Several cutting-edge approaches offer promising avenues for deeper exploration of miaA function:

• CRISPR-Cas9 genome editing:

  • Precise modification of the miaA gene

  • Introduction of point mutations to assess specific functional domains

  • Creation of conditional knockdown strains

• Ribosome profiling:

  • Genome-wide assessment of translational impacts of miaA deletion

  • Identification of specific transcripts most affected by tRNA modification deficiency

  • Correlation with codon usage patterns

• Cryo-electron tomography:

  • Visualization of flagellar and cellular architecture in wild-type and mutant strains

  • Assessment of structural consequences of translational deficiencies

  • Detection of subtle morphological alterations

• Epitranscriptomics:

  • Comprehensive mapping of tRNA modifications across the L. biflexa transcriptome

  • Temporal analysis of modification patterns under different conditions

  • Correlation with translational efficiency

These advanced technologies can provide unprecedented insights into the molecular mechanisms and biological consequences of miaA-mediated tRNA modification in L. biflexa.
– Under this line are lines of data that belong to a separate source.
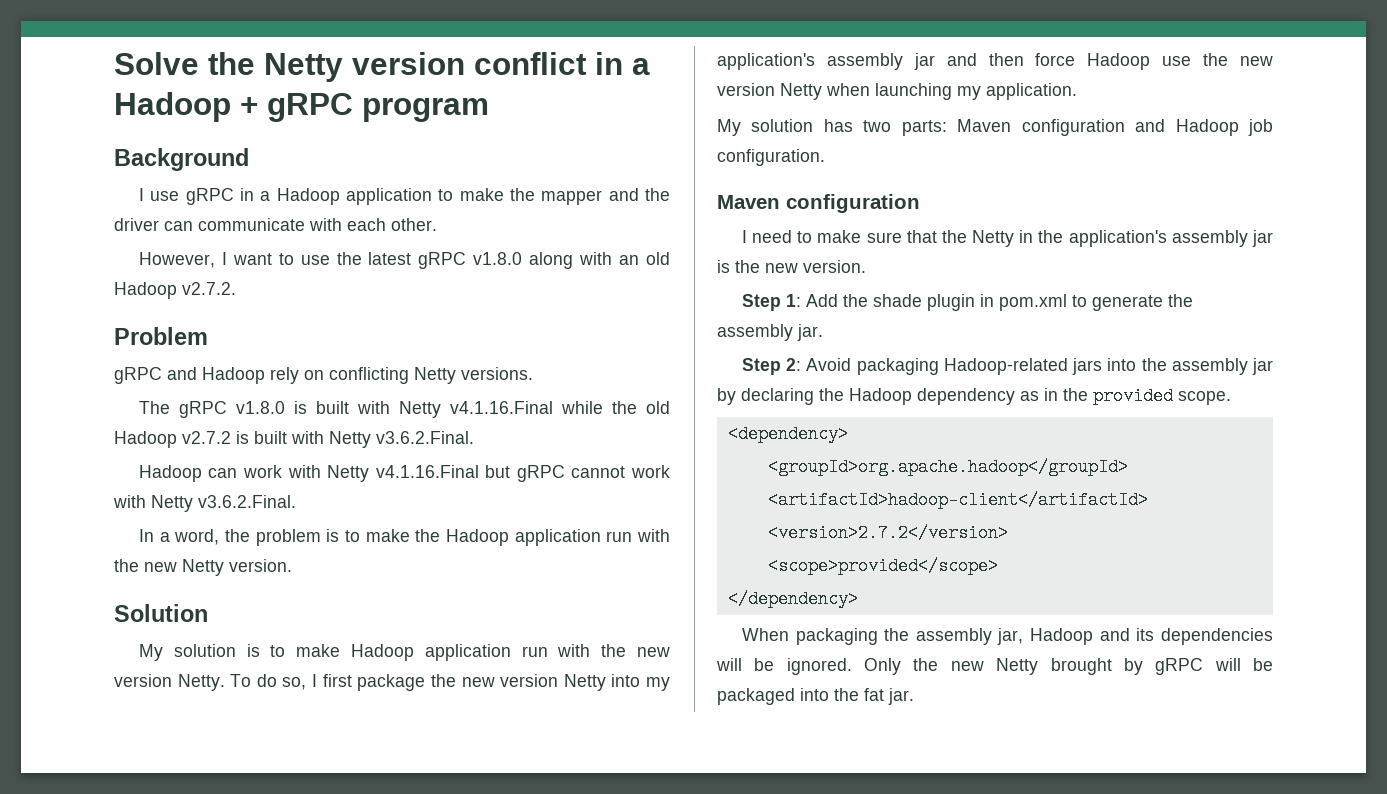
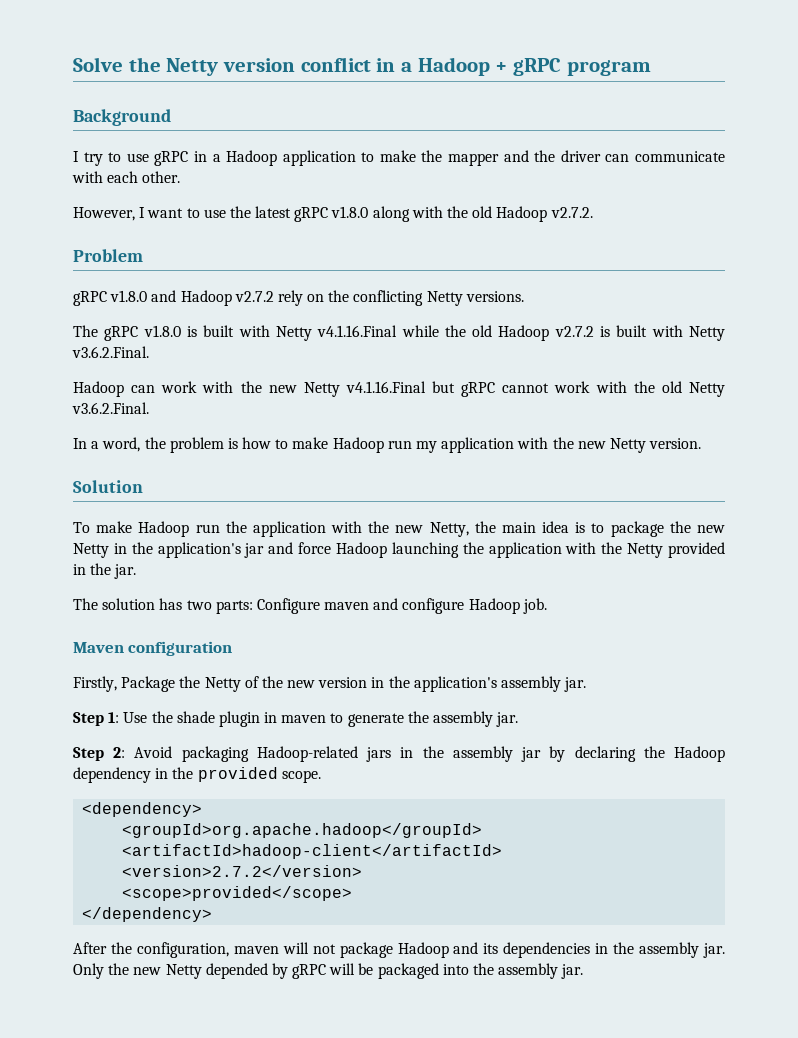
(144, 194) none -> [83,152,122,166] try to
[619,255,640,265] an -> [447,206,469,218] the
[167,367,265,384] and Hadoop -> [110,290,274,306] v1.8.0 and Hadoop v2.7.2
(324, 375) none -> [328,290,350,302] the
(321, 471) none -> [240,381,297,393] the new
(146, 501) none -> [633,381,682,393] the old
[344,529,633,546] to make the Hadoop application run -> [242,437,515,453] how to make Hadoop run my application
[138,644,670,661] [114,674,671,691] [717,53,903,70] My solution is to make Hadoop application run with the new version Netty. To do so, I first package the new version Netty into my application's assembly -> [73,521,725,537] [73,542,241,558] To make Hadoop run the application with the new Netty, the main idea is to package the new Netty in the application's
[988,53,1024,66] then -> (294, 548) none
[1162,53,1273,66] [717,83,1077,100] [717,119,1273,136] [717,149,825,166] [717,194,920,213] [741,230,1273,247] [717,260,866,273] use the new version Netty when launching my application. // My solution has two parts: Maven configuration and Hadoop job configuration. // Maven configuration // I need to make sure that the Netty in the application's assembly jar is the new version. -> [391,542,725,558] [73,563,137,579] [73,598,547,614] [73,641,233,656] [73,676,587,692] launching the application with the Netty provided in the jar. // The solution has two parts: Configure maven and configure Hadoop job. // Maven configuration // Firstly, Package the Netty of the new version in the application's assembly jar.
[805,294,838,307] Add -> [123,712,148,723] Use
[998,294,1067,311] pom.xml -> [281,715,327,723] maven
[1107,358,1137,371] into -> [400,747,414,758] in
[1020,391,1039,401] as -> (151, 775) none
[741,628,1273,645] [716,658,852,675] When packaging the assembly jar, Hadoop and its dependencies will be ignored. -> [73,942,726,958] After the configuration, maven will not package Hadoop and its dependencies in the assembly jar.
[1050,658,1112,675] brought -> [205,963,268,979] depended
[864,688,884,701] fat -> [498,963,559,979] assembly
How might understanding miaA function contribute to broader spirochete research?

The knowledge gained from studying L. biflexa miaA has significant implications for understanding spirochete biology more broadly:

• Translational regulation in pathogens:

  • Insights into how pathogenic spirochetes regulate virulence factor expression

  • Potential identification of new regulatory mechanisms during host adaptation

  • Comparative analysis of codon usage between environmental and virulence genes

• Evolutionary adaptations:

  • Understanding how tRNA modification systems evolved across spirochete lineages

  • Correlation with genomic GC content and codon bias

  • Identification of lineage-specific adaptations in translational machinery

• Biotechnological applications:

  • Development of L. biflexa as an optimized expression system

  • Engineering of modified tRNA systems for heterologous protein production

  • Creation of attenuated strains for research purposes

The fundamental knowledge gained from studying this model organism provides a foundation for understanding more complex regulatory systems in pathogenic relatives like Leptospira interrogans, Borrelia burgdorferi, and Treponema pallidum.